Every line below that holds the string "Krysko" must be copied.

BEGIN Data records

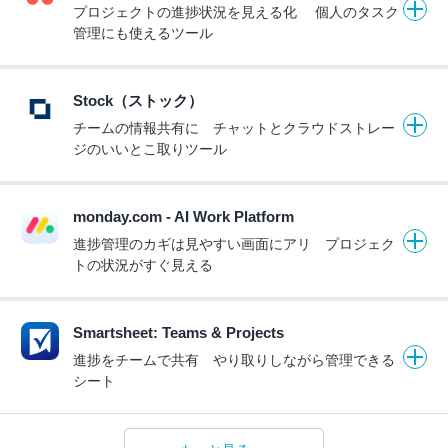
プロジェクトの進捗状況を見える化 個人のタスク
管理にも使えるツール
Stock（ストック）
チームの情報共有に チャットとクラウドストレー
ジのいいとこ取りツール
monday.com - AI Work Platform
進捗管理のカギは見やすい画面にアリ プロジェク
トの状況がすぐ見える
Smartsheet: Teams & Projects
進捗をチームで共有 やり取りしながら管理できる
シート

END Data records
BEGIN Data records

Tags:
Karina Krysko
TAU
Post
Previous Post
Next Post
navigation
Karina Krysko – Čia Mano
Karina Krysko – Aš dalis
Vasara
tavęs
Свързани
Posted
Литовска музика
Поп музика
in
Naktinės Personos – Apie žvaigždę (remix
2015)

END Data records
BEGIN Data records

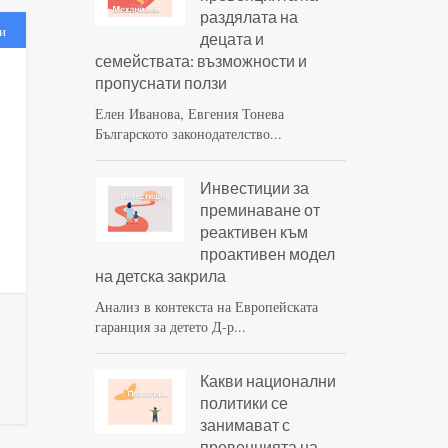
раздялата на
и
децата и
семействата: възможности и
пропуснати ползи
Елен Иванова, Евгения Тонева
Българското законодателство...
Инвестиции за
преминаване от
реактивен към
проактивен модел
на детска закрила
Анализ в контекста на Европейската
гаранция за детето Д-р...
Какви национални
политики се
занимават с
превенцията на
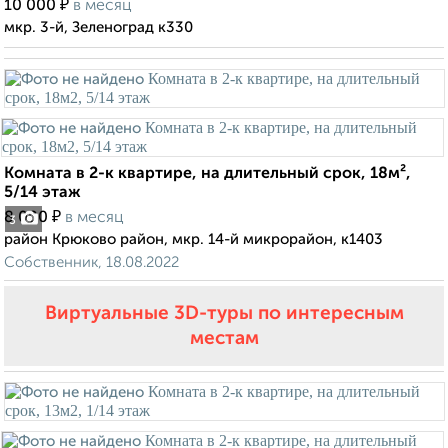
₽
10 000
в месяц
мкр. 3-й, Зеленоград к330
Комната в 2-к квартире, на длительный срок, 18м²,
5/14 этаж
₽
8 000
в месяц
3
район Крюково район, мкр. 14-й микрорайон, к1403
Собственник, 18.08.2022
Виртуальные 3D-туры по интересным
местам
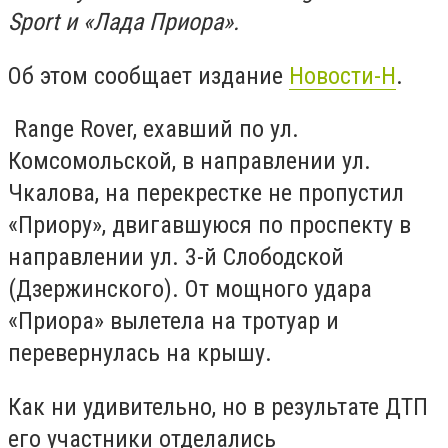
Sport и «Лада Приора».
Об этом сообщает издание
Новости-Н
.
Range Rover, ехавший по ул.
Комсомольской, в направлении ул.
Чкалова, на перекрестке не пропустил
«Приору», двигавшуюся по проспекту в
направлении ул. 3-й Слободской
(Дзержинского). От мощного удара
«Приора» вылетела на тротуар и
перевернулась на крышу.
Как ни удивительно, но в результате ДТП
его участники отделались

END Data records

→ Result
Karina Krysko
Karina Krysko – Čia Mano
Karina Krysko – Aš dalis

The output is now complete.